Institutional Floors and Partisan Lenses: Cross-National Online Discourse on Political Violence in France and the United States
AI reveals how French and US online discussions morally evaluate political violence differently...
A new study by Andrew Yen Chang leverages GPT-4o-mini for zero-shot classification and social network analysis to examine online discourse on political violence across France and the United States. The research analyzes three incidents: the 2020 killing of Samuel Paty in France, the 2025 shooting of Charlie Kirk in the US, and the 2026 murder of Quentin Deranque in France. Using publicly available Instagram and Facebook posts, the study reveals clear cross-national differences in how moral values are perceived, the emotional intensity expressed, and the framing of institutions.
In France, the discourse tends to focus on the victim's civic role rather than their political affiliation, while in the US, the conversation is more ideologically divided, with moral judgments frequently reflecting partisan lines. By comparing the two French cases—a civic victim (Paty) versus a politically-affiliated victim (Deranque)—the study finds evidence consistent with the 'civic floor hypothesis', demonstrating that France's institutional framework upholds a cross-partisan civic baseline regardless of the victim's political ties.
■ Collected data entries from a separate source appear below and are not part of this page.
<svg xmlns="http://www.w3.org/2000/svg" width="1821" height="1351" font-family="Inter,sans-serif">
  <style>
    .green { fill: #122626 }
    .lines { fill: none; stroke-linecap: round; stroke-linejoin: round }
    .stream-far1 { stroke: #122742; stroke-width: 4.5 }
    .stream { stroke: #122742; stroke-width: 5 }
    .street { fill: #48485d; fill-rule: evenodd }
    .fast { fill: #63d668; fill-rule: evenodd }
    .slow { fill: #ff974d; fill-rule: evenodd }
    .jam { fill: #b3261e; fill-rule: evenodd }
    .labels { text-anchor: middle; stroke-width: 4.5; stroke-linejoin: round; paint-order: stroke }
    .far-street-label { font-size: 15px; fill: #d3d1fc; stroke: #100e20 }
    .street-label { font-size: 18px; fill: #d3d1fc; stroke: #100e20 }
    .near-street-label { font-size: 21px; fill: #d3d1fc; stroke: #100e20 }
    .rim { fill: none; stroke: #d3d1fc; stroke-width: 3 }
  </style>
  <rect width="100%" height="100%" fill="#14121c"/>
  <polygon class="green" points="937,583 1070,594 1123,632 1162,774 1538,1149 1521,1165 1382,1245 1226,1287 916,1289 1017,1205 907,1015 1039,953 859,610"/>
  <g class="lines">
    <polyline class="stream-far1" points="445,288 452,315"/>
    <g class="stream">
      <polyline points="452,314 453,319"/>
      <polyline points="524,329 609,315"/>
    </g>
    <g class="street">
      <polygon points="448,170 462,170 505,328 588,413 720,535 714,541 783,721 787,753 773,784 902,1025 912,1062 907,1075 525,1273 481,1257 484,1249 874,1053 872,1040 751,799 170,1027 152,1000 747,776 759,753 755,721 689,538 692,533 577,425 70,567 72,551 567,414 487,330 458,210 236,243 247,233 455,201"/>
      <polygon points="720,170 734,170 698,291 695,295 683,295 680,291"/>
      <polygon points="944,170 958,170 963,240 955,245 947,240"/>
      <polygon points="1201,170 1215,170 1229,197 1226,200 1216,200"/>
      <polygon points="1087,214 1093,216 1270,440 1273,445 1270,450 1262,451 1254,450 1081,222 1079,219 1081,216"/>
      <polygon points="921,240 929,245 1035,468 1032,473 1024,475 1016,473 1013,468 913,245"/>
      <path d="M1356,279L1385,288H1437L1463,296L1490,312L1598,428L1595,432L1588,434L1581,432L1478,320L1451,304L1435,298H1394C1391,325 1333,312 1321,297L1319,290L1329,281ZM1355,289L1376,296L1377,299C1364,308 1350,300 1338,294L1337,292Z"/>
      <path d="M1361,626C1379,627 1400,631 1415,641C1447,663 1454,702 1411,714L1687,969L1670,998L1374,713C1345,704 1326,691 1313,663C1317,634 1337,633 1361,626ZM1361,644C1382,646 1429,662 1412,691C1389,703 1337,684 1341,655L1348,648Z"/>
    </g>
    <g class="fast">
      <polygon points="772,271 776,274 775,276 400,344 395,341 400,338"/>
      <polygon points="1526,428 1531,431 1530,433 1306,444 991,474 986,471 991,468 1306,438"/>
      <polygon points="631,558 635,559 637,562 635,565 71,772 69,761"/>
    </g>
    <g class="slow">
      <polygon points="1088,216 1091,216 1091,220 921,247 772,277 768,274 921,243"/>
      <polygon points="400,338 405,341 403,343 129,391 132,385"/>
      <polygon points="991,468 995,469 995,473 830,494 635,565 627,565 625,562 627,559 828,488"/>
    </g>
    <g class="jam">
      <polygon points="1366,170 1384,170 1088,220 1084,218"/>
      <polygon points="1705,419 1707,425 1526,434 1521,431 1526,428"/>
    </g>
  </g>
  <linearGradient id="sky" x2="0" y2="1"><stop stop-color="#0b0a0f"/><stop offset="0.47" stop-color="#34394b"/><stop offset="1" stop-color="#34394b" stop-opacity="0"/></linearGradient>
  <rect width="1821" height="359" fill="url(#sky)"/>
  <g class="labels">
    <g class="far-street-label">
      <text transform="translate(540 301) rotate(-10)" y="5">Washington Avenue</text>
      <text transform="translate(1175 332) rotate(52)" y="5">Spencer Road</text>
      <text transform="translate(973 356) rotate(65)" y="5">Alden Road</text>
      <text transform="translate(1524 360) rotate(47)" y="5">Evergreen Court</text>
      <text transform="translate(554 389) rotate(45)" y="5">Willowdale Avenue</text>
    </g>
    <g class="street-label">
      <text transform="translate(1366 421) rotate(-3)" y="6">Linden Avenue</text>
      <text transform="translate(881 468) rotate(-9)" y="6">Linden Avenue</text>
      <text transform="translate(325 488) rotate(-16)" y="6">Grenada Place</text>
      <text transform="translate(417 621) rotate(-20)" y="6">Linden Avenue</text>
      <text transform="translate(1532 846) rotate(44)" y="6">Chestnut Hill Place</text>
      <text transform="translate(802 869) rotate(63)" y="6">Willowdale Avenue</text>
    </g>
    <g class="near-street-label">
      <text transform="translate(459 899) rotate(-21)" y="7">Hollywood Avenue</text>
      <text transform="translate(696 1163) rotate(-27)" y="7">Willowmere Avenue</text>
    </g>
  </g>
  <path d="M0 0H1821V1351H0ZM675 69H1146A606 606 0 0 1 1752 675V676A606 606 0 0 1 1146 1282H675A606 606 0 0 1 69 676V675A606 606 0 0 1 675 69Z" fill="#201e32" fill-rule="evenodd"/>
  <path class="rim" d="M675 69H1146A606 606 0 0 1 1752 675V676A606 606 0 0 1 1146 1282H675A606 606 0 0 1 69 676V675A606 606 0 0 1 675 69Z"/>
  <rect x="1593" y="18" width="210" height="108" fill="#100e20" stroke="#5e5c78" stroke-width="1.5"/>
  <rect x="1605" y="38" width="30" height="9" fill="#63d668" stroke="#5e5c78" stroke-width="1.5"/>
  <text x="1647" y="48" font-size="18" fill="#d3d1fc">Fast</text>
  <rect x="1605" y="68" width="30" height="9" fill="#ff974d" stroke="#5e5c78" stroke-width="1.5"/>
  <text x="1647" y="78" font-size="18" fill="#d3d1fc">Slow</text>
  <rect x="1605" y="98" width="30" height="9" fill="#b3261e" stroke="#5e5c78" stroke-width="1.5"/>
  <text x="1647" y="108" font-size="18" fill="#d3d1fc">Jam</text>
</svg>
The paper concludes by analyzing the implications of computational social perception for multilingual NLP and exploring moral judgment in cross-national digital political discourse.
- GPT-4o-mini used for zero-shot classification of 3 political violence incidents across France and US
- French discourse focuses on victim's civic role; US discourse is ideologically divided along partisan lines
- Evidence supports 'civic floor hypothesis' in France maintaining cross-partisan baseline regardless of victim's political ties
Why It Matters
Shows AI can reveal deep cultural differences in moral reasoning, useful for cross-national policy and NLP.